To help you stay on track, you have three equally daring men: Mendez’s supervisor O’Donnell (played by Bryan Cranston), Hollywood make up specialist John Chambers (played by John Goodman), and finally the foul mouthed producer Siegel (lived by Alan Arkin). You believe their approval of the operation not just by the film’s great pacing and spectacular editing (they cut right to the chase, mid conversation, skipping all of the filler introduction based nonsense), but also because of the severity of the situation (one you will pick up on as the film begins to speed up). It is also worth noting that, unlike The Town, where Affleck may have gotten carried away, Affleck gives a pretty admirable performance and actually restrains himself from being the focal point of the movie. His subdued attitude and relaxed confidence helps the movie coast along when everybody else is on the verge of disbelief or losing their patience. Congratulations, Affleck. You may have given your most emotive performance yet and you were surprisingly calm and collected in doing so.

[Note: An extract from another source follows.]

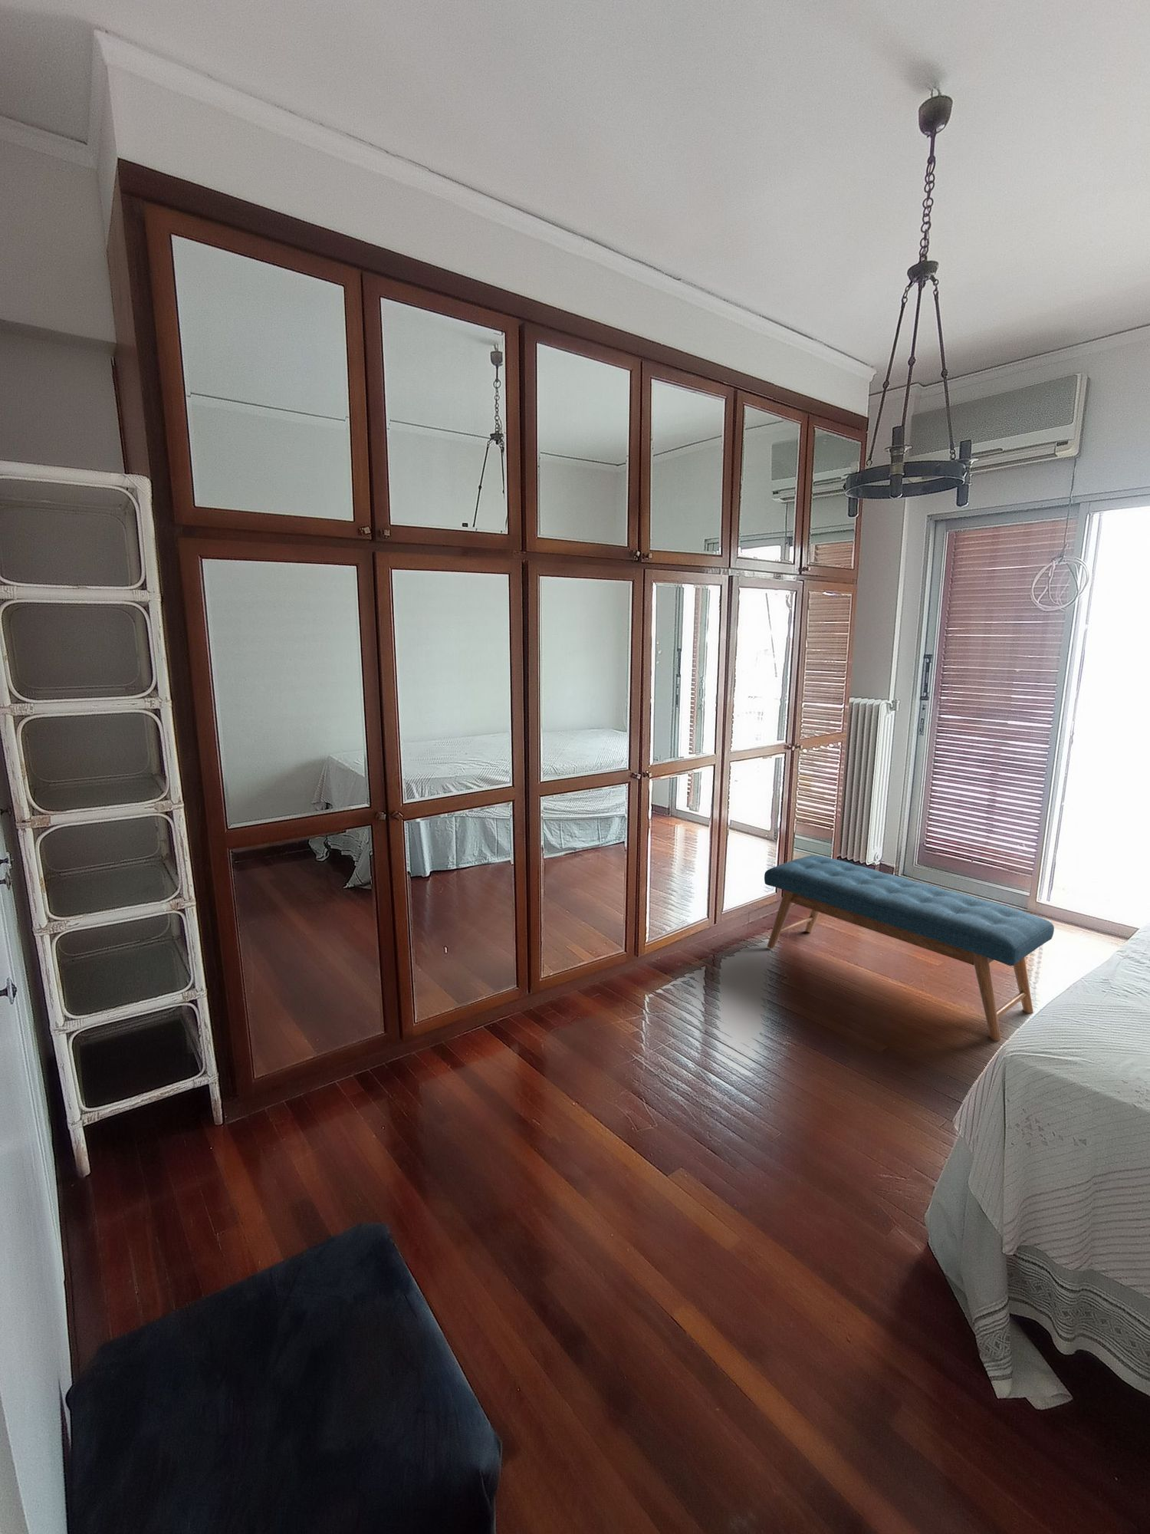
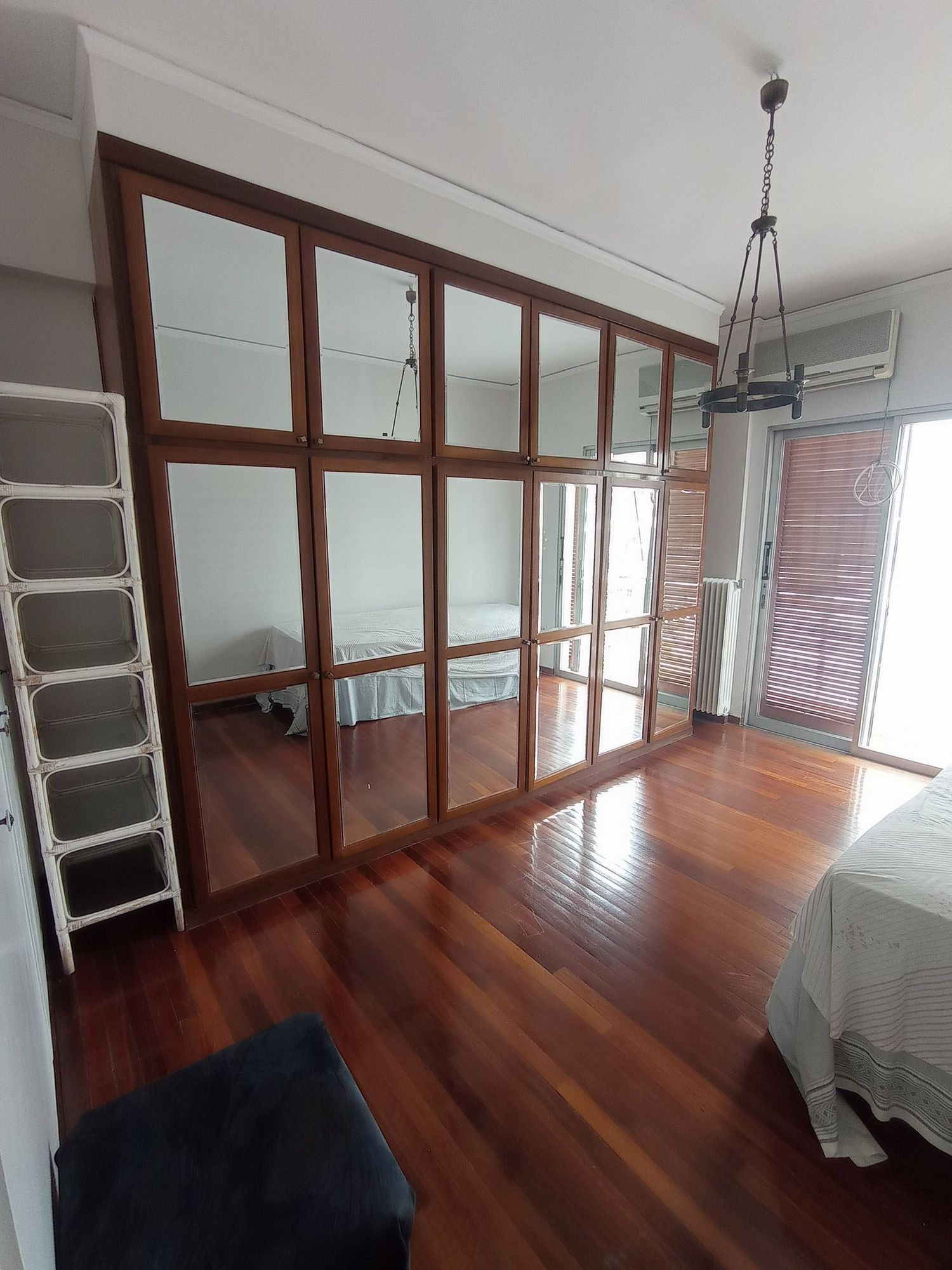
- bench [763,854,1055,1041]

What really sets Argo apart from most films this year is the fact that it is somewhat difficult to classify, even though it really isn’t a movie that goes all out in being unclassifiable. It has the story and pacing of a political thriller, it has the first act of complete hilarity of a good dramedy, and it is so focused visually that it could very well be somewhat of a period piece (the graininess and the editing to mimic movies of the 70’s, particularly All The President’s Men, is a very nice touch). In the end you can call it a thriller, but I’d rather call it captivating. The opening scene is breathtaking and you are emotionally invested right away. You go along with the awkwardly dark jokes, the crazy idea, and the brilliant development of this project. Argo is straight forward enough to be easy to follow, yet full of complexity for the biggest of film snobs to be shushed by, especially those who will to find something wrong with a film Affleck has made. They can try all they want, but in the end, it’s better to accept Argo for what it is: A very well made film, where you can understand the perspectives of absolutely everybody involved and understand the threatening conditions of all, even when something as silly as a low budget science fiction movie is involved.